Dataset records —
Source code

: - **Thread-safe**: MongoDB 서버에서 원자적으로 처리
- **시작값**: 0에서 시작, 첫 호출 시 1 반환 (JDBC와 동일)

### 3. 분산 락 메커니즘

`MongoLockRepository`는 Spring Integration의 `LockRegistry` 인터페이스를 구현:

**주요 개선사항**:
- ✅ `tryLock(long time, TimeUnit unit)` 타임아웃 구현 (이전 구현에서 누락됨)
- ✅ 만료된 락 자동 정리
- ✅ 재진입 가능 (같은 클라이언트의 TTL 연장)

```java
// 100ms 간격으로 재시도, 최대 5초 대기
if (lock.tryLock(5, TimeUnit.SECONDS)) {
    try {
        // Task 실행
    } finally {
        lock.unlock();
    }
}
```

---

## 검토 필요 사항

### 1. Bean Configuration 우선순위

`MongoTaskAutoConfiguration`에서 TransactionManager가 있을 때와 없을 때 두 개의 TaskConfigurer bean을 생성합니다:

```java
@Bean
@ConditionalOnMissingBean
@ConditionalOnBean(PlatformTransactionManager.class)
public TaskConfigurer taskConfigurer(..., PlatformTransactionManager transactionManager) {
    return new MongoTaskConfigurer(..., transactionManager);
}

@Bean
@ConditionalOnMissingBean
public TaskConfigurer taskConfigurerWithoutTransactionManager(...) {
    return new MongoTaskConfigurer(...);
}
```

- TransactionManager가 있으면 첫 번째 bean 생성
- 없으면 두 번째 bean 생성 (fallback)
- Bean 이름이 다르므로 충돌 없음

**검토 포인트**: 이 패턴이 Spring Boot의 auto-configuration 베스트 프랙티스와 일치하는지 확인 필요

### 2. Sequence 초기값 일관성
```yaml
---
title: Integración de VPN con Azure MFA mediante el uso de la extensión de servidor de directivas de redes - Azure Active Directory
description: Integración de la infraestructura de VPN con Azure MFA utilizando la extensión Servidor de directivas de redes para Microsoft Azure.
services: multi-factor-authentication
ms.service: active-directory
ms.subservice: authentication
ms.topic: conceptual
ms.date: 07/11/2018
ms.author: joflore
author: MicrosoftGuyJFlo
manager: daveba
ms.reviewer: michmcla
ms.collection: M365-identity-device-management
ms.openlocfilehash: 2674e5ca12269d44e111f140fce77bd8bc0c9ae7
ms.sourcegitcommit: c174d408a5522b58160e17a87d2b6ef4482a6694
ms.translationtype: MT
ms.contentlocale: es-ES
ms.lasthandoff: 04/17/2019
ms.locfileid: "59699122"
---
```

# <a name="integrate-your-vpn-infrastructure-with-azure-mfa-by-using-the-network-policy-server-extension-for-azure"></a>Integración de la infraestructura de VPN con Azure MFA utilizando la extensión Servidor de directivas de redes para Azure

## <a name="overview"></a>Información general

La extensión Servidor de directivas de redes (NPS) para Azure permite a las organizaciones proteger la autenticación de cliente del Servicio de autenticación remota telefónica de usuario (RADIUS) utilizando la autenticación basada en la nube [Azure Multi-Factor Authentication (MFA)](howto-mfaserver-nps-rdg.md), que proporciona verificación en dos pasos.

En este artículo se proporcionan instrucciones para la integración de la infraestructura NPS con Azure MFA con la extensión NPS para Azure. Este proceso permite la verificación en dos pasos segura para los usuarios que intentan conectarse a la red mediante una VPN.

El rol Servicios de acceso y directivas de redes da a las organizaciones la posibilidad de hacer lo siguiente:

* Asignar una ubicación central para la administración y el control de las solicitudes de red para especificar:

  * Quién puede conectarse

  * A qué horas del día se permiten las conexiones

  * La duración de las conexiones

Task directions — In the entries above, locate every line with the word "TimeUnit" and copy it.

Solution to this problem —
- ✅ `tryLock(long time, TimeUnit unit)` 타임아웃 구현 (이전 구현에서 누락됨)
if (lock.tryLock(5, TimeUnit.SECONDS)) {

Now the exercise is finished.